Michigan is a strict liability state.
- Litigation forms and other materials for attorneys
- If your case involves injury to a dog, see When a Dog Is Injured or Killed
Michigan holds the owner of a dog strictly liable for dog bites to a human being that were not provoked, provided that if the incident happened upon the dog owner's property the victim was not a trespasser or there to do something unlawful or criminal. Liability also can be based upon scienter, negligence, negligence per se and other grounds such as battery. (See Legal Rights of Dog Bite Victims in the USA.)
The dog bite statute, Mich. Comp. Laws Ann., sec. 287.351, is as follows:
287.351 Person bitten by dog; liability of owner.
Sec. 1. (1) If a dog bites a person, without provocation while the person is on public property, or lawfully on private property, including the property of the owner of the dog, the owner of the dog shall be liable for any damages suffered by the person bitten, regardless of the former viciousness of the dog or the owner's knowledge of such viciousness.
(2) A person is lawfully on the private property of the owner of the dog within the meaning of this act if the person is on the owner's property in the performance of any duty imposed upon him or her by the laws of this state or by the laws or postal regulations of the United States, or if the person is on the owner's property as an invitee or licensee of the person lawfully in possession of the property unless said person has gained lawful entry upon the premises for the purpose of an unlawful or criminal act.
Dog owner s are limited to the defenses enumerated in the statute, namely that the plaintiff provoked the dog or the plaintiff was a trespasser at the time of the incident. Nicholes v. Lorenz (Mich. 1976), 237 N.W.2d 468.
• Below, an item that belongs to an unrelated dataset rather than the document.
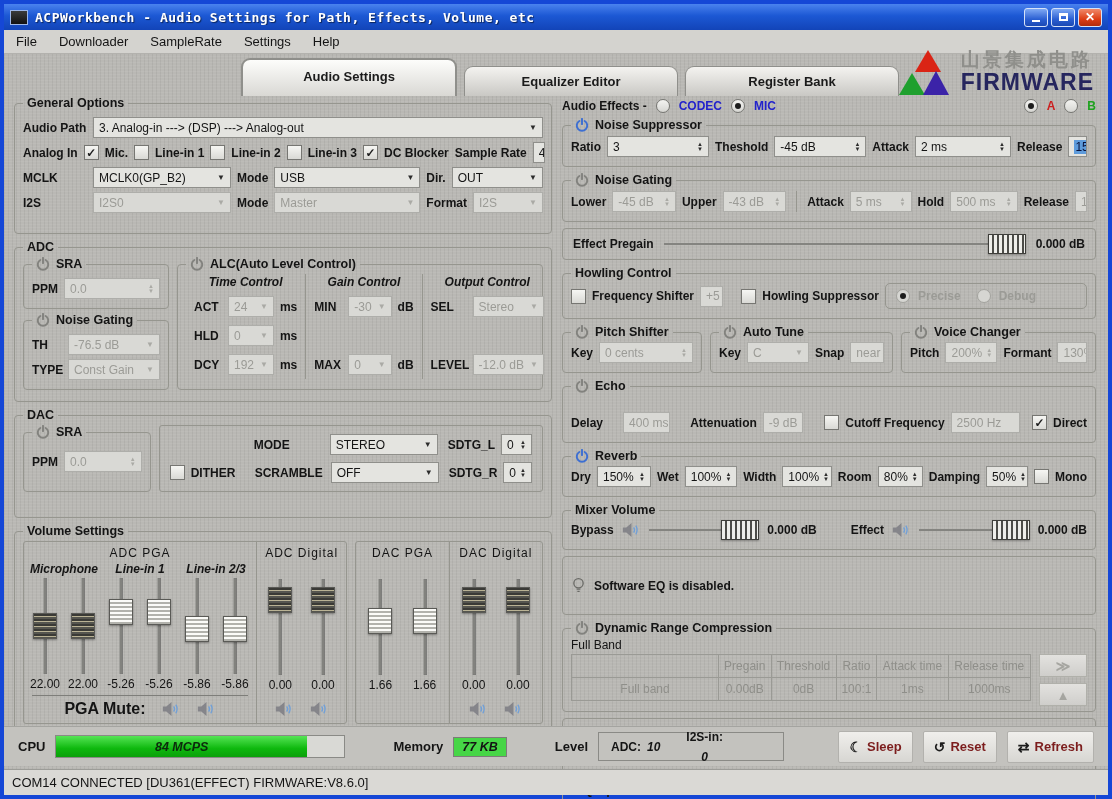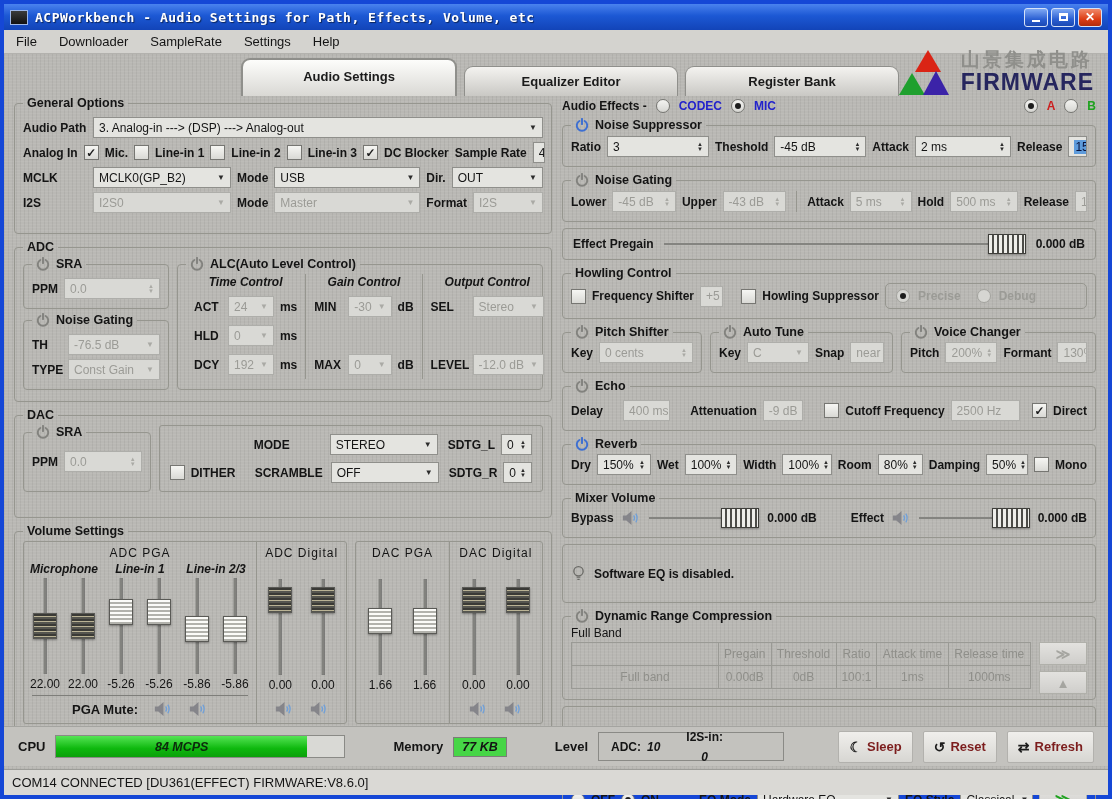"Delay" div.r { margin-top: 4px -> 16px }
Landlords can be held liable for bites inflicted by dogs belonging to tenants. In Szkodzinski v. Griffin, 171 Mich. App. 711, 431 N.W.2d 51 (1988), the 6-year-old plaintiff was bitten when a vicious dog owned by the defendant's residential tenant attacked him when he entered the premises to retrieve his ball. The court, citing Strunk v. Zoltanki, supra, 62 N.Y.2d 572, 468 N.E.2d 13, 479 N.Y.S.2d 175, stated that the defendant landlord could be held liable if he knew of the dog's vicious nature.